Rex Ogle’s story of starting middle school on the free lunch programme is timely, heart-breaking and true.
Free Lunch is the story of Rex Ogle’s first term at High School. Rex and his baby brother often went hungry, wore second-hand clothes and were short of school supplies and Rex was on his school’s free lunch programme. Grounded in the immediacy of physical hunger and the humiliation of having to announce it every day in the school lunch line, Rex’s is a compelling story of a more profound hunger—that of a child for his parents’ love and care. Compulsively readable, beautifully crafted and authentically told with the voice and point of view of an eleven year-old child, Free Lunch is a remarkable debut by a gifted storyteller.

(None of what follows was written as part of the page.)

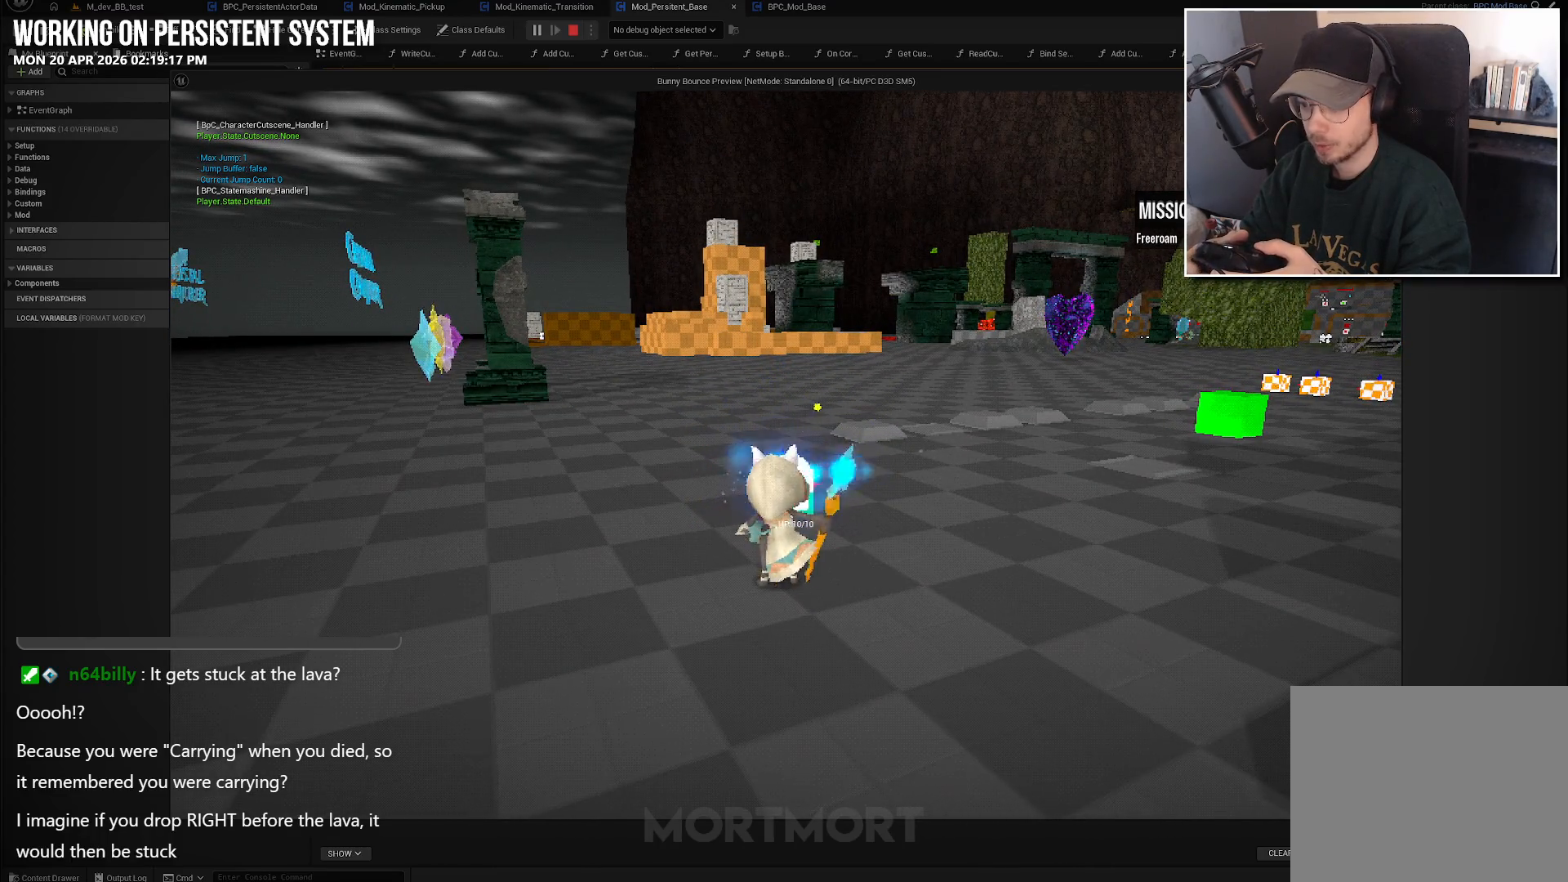
{"buttons": [], "left_stick": "center", "right_stick": "center", "events": [[183, "R2", "up"], [300, "R2", "down"], [500, "R2", "up"]]}
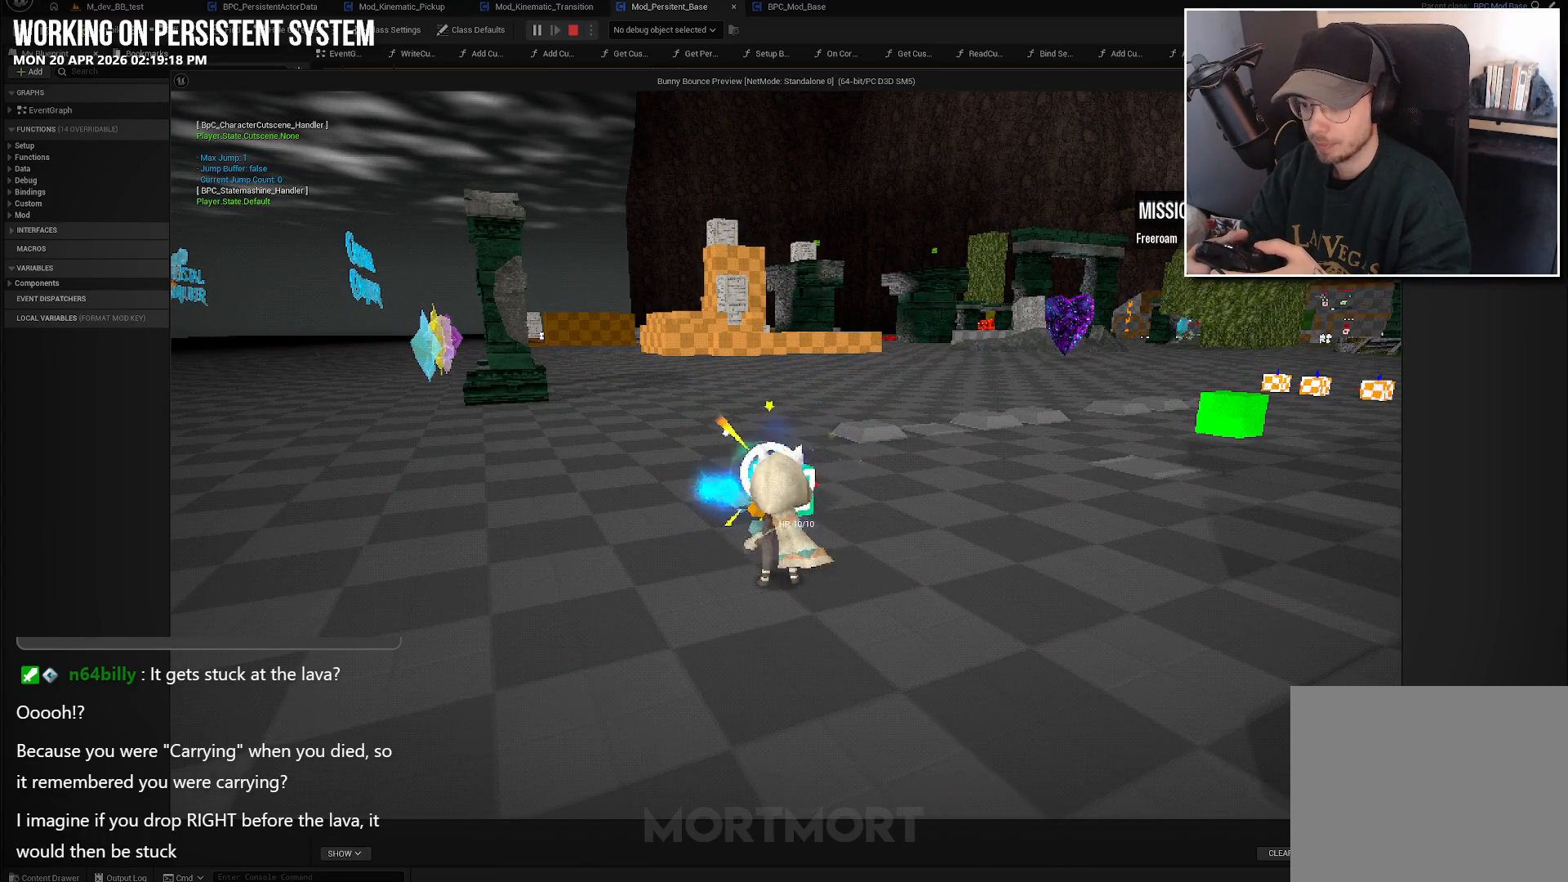
{"buttons": ["R2"], "left_stick": "center", "right_stick": "center", "events": [[133, "R2", "down"], [150, "left_stick", "up-right"], [333, "R2", "up"], [383, "left_stick", "center"], [467, "R2", "down"]]}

This is the true story of Rex Ogle’s life as a young boy living in a low income family.
Rex spends a lot of his time caring for his younger brother, Ford, and trying to protect him from the violence in this broken, desperate family.
Starting 6th grade, his mother tells him he’s on the free lunch programme and his first thought is of shame. He tries his best to hide this from his friends at every lunch time.
At home he is often hungry, his mother’s boyfriend beats her, she in turn beats Rex, leaving him with bruises and black eyes. My heart broke for this boy who just wanted a little love.
This memoir is brutal and brutally honest, told from a kids’ view of the world and the shame he felt at the situation he was existing in.
It’s well written, packed with emotion and really should be on every school reading list. It gives an insight to a world some kids have no choice but to live in.
Heartbreaking and utterly compelling. A MUST read.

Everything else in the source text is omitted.